AEM Connector
The AEM Connector indexes content from Adobe Experience Manager (AEM) author and publish instances. It consists of two components: an AEM server-side bundle (OSGi event listeners installed inside AEM) and a connector plugin (Java JAR loaded into dumont-connector.jar).
How It Works
The AEM connector receives indexing requests, then accesses AEM to traverse the content tree, fetch page data, extract tags as facets, and optionally call .model.json for custom attributes.
Three Ways to Trigger Indexing
| Method | How | When to use |
|---|---|---|
| AEM Event Listeners | Install the aem-server OSGi bundle inside AEM — it automatically sends indexing requests when content is published, modified, or deleted | Production — real-time content sync |
| Manual API Call | Send a POST request to /api/v2/aem/index/{source} with a JSON payload containing paths and event type | Development, testing, one-off re-indexing |
| Turing ES Admin Console | Use Enterprise Search → Integration → Indexing Manager to select paths and trigger indexing/deindexing/publishing operations | Operations — selective re-indexing via UI |
Content Discovery Strategies
The AEM connector supports two strategies for discovering content during a full Index All operation:
| Strategy | Property | How it discovers content |
|---|---|---|
| Tree Traversal (default) | dumont.aem.querybuilder=false | Recursively walks the content tree from the root path using infinity.json — follows parent→child relationships |
| QueryBuilder | dumont.aem.querybuilder=true | Uses AEM's native QueryBuilder API (/bin/querybuilder.json) to find all content matching the configured content type in paginated batches |
QueryBuilder Discovery
When enabled, the connector queries the QueryBuilder endpoint instead of walking the tree:
GET http://localhost:4502/bin/querybuilder.json?path=/content/wknd&type=cq:Page&p.hits=slim&p.limit=500&p.offset=0
Each page of discovered paths is immediately processed in parallel using a configurable thread pool — the full path list is never held in memory.

**Written task A**
Answer these questions from the AEM Connector text:
(i) What are the two components of the AEM Connector?
(ii) Which indexing method is meant for production use?
(iii) What property setting turns on QueryBuilder discovery?
**Written task B**
Duplicate the passage of the AEM Connector text that begins at the words "How It Works" and stops after the words "for custom attributes.".
Rely on nothing but the AEM Connector text.

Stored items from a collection
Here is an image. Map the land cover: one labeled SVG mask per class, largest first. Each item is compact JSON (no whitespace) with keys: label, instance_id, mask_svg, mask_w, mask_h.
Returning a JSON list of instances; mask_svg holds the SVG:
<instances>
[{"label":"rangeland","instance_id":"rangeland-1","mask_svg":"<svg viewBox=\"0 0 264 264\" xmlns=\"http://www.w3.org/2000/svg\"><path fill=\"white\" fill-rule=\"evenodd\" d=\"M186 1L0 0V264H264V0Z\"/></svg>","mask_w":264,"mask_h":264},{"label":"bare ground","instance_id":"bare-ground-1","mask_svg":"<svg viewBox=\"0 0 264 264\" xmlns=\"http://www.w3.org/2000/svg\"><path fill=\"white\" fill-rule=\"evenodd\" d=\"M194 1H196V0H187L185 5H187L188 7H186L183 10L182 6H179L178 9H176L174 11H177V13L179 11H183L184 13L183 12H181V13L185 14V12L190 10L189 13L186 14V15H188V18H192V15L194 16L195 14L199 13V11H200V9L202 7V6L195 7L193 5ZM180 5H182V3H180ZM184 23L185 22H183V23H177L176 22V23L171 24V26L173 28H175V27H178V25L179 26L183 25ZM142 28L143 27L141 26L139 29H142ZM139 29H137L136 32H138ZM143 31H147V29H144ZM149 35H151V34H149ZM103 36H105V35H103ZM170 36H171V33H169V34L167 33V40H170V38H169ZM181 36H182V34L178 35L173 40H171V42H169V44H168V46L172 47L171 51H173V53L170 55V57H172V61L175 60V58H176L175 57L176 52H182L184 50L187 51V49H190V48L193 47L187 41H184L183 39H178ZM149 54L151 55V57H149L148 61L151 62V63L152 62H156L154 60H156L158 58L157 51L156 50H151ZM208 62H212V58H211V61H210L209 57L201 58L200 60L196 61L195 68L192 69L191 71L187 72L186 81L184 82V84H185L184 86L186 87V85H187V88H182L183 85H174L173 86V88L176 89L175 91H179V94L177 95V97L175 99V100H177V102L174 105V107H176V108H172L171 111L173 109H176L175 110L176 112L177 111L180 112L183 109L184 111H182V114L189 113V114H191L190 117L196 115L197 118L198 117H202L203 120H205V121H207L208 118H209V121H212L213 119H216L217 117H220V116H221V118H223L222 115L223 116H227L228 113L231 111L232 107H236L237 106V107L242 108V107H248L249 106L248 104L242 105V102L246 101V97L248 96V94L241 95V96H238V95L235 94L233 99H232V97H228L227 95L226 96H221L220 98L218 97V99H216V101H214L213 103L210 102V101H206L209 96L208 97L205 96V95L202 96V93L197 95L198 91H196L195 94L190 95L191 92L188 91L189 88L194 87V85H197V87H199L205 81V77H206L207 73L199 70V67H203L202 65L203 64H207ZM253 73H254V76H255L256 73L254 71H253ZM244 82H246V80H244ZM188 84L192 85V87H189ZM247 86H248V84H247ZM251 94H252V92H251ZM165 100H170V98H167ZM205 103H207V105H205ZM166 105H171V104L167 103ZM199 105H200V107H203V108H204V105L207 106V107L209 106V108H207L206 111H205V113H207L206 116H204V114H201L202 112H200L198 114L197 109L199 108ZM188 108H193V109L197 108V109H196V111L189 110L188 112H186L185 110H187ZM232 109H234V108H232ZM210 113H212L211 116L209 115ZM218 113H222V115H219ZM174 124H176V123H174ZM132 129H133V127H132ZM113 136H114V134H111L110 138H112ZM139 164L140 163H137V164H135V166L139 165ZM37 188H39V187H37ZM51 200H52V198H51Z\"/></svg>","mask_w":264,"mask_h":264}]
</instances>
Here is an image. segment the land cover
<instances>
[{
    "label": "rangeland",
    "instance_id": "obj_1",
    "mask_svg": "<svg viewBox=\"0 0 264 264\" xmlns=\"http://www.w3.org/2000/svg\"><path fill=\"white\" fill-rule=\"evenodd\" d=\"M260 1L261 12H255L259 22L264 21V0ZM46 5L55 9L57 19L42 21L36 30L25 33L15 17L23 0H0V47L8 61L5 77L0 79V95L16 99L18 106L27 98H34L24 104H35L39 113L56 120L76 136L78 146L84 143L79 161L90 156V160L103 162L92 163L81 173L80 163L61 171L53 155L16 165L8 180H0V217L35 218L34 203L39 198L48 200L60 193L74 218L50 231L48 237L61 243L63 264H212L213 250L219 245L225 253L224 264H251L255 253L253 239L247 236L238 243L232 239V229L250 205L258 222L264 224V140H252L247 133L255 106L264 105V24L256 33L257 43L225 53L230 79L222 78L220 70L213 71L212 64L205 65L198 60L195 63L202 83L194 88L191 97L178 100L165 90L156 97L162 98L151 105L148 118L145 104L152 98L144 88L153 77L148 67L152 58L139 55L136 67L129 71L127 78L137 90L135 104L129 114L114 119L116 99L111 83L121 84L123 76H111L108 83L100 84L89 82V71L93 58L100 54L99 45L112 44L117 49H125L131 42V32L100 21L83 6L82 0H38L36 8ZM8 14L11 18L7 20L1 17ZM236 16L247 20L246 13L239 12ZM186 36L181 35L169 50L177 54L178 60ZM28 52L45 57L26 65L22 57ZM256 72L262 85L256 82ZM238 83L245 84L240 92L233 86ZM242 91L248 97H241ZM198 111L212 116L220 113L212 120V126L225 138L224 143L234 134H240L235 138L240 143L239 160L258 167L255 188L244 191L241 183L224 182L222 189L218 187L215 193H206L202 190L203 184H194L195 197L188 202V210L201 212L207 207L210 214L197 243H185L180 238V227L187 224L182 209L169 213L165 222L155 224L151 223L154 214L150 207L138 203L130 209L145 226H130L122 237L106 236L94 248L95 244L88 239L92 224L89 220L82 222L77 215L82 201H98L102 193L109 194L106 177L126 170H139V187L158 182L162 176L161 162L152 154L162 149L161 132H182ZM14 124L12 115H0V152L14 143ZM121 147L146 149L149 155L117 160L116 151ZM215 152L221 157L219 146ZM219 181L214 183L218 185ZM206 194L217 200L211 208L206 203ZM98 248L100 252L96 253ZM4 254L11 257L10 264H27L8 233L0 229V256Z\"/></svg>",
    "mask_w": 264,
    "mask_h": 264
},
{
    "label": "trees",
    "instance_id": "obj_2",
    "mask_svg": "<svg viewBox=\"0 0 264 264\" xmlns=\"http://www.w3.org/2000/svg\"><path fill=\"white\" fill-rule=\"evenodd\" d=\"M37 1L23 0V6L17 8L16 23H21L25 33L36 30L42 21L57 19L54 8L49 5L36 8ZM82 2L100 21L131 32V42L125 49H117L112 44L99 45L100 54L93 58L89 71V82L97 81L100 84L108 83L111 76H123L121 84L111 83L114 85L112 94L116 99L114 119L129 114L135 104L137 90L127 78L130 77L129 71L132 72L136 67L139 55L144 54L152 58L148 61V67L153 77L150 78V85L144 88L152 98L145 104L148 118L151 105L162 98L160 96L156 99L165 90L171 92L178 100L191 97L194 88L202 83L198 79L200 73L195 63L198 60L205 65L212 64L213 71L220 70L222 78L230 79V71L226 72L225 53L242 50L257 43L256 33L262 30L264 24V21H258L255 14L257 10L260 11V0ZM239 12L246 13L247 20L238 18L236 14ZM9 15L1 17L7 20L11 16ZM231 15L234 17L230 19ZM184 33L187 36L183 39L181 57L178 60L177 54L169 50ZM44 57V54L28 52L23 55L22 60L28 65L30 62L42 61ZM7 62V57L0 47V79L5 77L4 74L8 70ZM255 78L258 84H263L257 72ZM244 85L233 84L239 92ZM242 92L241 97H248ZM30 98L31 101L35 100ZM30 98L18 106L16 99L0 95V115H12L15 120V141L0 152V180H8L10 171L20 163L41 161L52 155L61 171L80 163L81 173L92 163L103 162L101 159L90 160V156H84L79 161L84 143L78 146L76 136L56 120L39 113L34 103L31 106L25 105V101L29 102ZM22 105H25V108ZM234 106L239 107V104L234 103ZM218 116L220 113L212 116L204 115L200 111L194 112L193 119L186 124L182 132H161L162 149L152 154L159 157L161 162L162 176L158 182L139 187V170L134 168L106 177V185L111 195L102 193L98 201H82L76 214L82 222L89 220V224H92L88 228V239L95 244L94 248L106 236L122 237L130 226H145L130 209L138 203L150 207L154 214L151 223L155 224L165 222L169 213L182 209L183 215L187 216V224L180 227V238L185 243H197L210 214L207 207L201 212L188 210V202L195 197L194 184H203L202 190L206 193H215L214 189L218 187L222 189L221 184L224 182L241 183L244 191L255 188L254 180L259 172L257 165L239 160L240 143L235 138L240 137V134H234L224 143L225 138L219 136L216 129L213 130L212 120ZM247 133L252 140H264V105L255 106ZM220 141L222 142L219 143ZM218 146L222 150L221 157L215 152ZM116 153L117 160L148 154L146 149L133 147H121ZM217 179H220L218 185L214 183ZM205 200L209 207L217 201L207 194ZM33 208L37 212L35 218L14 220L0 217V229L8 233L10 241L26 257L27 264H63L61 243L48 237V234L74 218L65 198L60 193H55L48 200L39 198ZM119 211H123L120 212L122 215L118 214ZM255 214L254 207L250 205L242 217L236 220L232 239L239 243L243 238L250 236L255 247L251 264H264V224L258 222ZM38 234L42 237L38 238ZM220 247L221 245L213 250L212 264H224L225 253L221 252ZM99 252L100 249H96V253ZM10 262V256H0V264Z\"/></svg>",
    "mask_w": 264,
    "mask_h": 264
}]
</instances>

**Task output A**
(i) An AEM server-side bundle (OSGi event listeners installed inside AEM) and a connector plugin (Java JAR loaded into dumont-connector.jar).
(ii) AEM Event Listeners.
(iii) dumont.aem.querybuilder=true

**Task output B**
How It Works
The AEM connector receives indexing requests, then accesses AEM to traverse the content tree, fetch page data, extract tags as facets, and optionally call .model.json for custom attributes.